Pão Diário

O PODER DO DIABO ESTÁ SUJEITO À AUTORIDADE DE DEUS

Quanto, porém, diz respeito à discórdia e luta que dissemos existir de Satanás

com Deus, entretanto assim importa admitir que isto permanece estabelecido: que

aquele nada pode fazer, a não ser que Deus queira e consinta. Ora, lemos na

história de Jó que aquele se apresenta diante de Deus para receber ordens, nem

mesmo ousa aventurar-se a encetar alguma ação maligna, a não ser que a permissão

seja impetradada [Jó 1.6; 2.1]. Assim também, quando Acabe tem de ser enganado,


o Diabo toma a si a incumbência de ser um espírito de mentira na boca de todos os

profetas, e o executa, comissionado pelo Senhor [1Rs 22.20]. Por esta razão, também

se diz provir do Senhor o espírito mau que atormentava a Saul, porque, por

meio dele, como por um látego, eram punidos os pecados do ímpio rei [1Sm 16.14;

18.10]. E, em outro lugar [Sl 78.49], está escrito que as pragas foram por Deus

infligidas aos egípcios através de anjos maus. Em conformidade com esses exemplos

particulares, Paulo atesta, generalizadamente [2Ts 2.9, 11], que o endurecimento

dos incrédulos é obra de Deus, embora antes fosse dito ser ele operação de

Satanás. Portanto, é evidente que Satanás está debaixo do poder de Deus e é de tal

modo regido por seu arbítrio que se vê compelido a render-lhe obediência.

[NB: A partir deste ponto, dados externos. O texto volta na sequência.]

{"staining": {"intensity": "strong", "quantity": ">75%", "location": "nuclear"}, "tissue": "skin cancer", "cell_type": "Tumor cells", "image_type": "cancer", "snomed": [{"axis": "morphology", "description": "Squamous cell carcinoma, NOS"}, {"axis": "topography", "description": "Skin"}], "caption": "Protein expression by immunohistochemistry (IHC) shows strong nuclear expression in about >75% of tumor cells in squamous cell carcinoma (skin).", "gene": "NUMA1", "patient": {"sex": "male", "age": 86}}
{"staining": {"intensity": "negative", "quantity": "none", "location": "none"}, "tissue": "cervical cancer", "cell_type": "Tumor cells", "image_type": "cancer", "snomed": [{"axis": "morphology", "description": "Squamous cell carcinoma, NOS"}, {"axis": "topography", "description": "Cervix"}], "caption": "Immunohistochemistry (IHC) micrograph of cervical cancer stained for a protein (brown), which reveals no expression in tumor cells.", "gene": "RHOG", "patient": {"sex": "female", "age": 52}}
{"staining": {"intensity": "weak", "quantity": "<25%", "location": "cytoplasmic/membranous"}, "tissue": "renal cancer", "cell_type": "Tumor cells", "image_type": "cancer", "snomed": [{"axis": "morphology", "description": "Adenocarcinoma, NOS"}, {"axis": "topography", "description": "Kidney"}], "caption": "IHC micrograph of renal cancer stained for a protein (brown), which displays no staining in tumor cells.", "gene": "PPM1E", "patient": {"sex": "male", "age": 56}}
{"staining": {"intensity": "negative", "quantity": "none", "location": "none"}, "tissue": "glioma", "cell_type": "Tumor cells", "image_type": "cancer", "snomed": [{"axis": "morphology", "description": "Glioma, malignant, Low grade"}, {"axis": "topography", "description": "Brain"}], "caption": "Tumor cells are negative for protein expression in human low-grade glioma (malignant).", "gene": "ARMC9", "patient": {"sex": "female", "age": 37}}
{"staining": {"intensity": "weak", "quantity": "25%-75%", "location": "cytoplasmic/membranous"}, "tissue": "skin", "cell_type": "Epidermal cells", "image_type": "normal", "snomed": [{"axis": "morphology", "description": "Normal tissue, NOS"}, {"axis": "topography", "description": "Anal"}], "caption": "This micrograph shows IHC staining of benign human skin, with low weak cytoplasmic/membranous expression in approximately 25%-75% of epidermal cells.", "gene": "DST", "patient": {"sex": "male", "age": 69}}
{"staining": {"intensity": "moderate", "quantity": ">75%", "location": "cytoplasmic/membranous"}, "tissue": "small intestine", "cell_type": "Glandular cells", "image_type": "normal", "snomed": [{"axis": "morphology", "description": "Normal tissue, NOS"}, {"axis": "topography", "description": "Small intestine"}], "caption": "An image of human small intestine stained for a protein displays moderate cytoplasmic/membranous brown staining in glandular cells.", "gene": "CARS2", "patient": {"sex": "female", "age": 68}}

Conseqüentemente, quando dizemos que Satanás resiste a Deus e que as obras

daquele são contrárias às obras deste, estamos afirmando, a um tempo, que esta

incompatibilidade e este conflito dependem da permissão de Deus. Não estou falando

agora em relação à vontade de Satanás, nem tampouco em referência a seu intento,

mas apenas com respeito a sua maneira de atuarOrauma vez que o Diabo é

ímpio por natureza, está mui longe de ser propenso a obedecer à vontade divina; ao

contrário, ele se inclina à contumácia e à rebelião.

Portanto, isto tem Satanás por si mesmo e por sua própria malignidade: ele se

opõe a Deus com vil paixão e deliberado intento. Em virtude dessa depravação, é

ele incitado à tentativa dessas coisas que julga serem especialmente contrárias a

Deus. Como, porém, este o mantém amarrado e tolhido pelo freio de seu poder, ele

leva a bom termo apenas aquelas coisas que lhe foram divinamente concedidas, e

assim, queira ou não, obedece a seu Criador, porquanto é compelido a prestar-lhe

serviço aonde quer que o mesmo impelir.